Two of my proudest achievements in Vietnam were to serve as a rifle squad leader and hunter-killer team leader. All Marines are familiar with the position of a rifle squad leader, but what is a hunter-killer team leader? Our company commander was a creative and aggressive Marine company commander. He utilized unusual tactics and strategies to confuse the enemy. He conceived the idea of a hunter-killer team with the call-sign Snooper, which inevitably got shortened to Snoopy. The Snoopy Killer Team was an all volunteer six man team which carried out special missions for the company commander and reported directly to him. Our mission, first and foremost was to inflict maximum casualties on the enemy and secondarily -- reconnaissance and intelligence. In between, we infiltrated villages at night to capture Viet Cong prisoners.
The Snoopy Killer Team left our firebase in the middle of the night and went to areas where enemy forces had been seen. We would stay out for 4 days and 3 nights hunting the enemy in his backyard and ambushing his trails at night. We ate once a day and carried as much ammunition as possible. We did not wear our helmets and flak jackets which was against Marine Corps regulations at that time. However, this enabled us to move quickly and silently. And we were successful. We fought the enemy just like they fought us. They never saw us and we were unpredictable. They never knew where we would appear. We came out of the night, completed our mission and quickly disappeared.

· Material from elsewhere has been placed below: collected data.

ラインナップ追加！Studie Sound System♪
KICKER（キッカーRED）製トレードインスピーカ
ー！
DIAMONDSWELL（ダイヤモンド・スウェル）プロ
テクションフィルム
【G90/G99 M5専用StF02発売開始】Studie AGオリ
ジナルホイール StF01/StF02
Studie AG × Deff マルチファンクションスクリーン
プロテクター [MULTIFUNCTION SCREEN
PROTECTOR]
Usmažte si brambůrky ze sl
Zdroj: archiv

We always had more volunteers for the killer team than we needed. So the killer team leader had the sole discretion of choosing who would be on the team. Always it was the best, the most reliable and the most capable Marines because of the risks and dangers inherent in the missions. We did not have time to teach or tell Marines what to do. Each Marine had to know what to do without communication since we were such a small force which relied on our skills, resourcefulness and daring to accomplish the mission and to remain alive in enemy territory. Our unspoken promise to each other was that we would all come back together or we would not come back at all.
Being a member of the killer team did not give you any special benefits or privileges. You retained your duties and responsibilities in the rifle squad. You were part of the squad and expected to carry out the missions of the squad. The only difference was that you shouldered additional responsibilities and missions of the killer team. So why did we do it? Why did we volunteer for additional risks, dangers and hardships? I believe it was because of pride -- pride in being the few, the proud and the brave. And because we fought to win the war, not just to survive it.

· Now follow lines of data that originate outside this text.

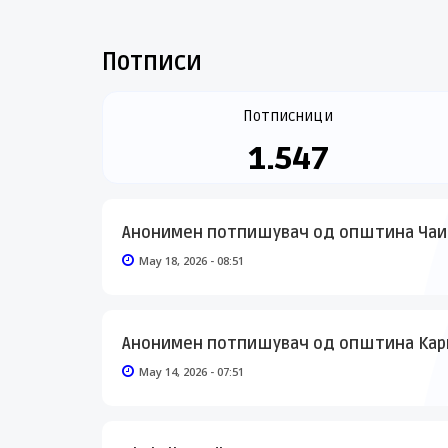
Потписи
Потписници
1.547
Анонимен потпишувач од општина Чаи
May 18, 2026 - 08:51
Анонимен потпишувач од општина Ка
May 14, 2026 - 07:51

I am proud to have served with some of the finest Marines in the Marine Corps during my tour of duty in Vietnam and to be a member of a company named Mike. They were true to the motto of the Marine Corps -- "Semper Fidelis" and they upheld the highest traditions of the Marine Corps. They gave everything, sometimes their lives, for a country that did not appreciate their sacrifice and courage. And these Marines were only 18, 19 and 20 years old at that time. Such good men!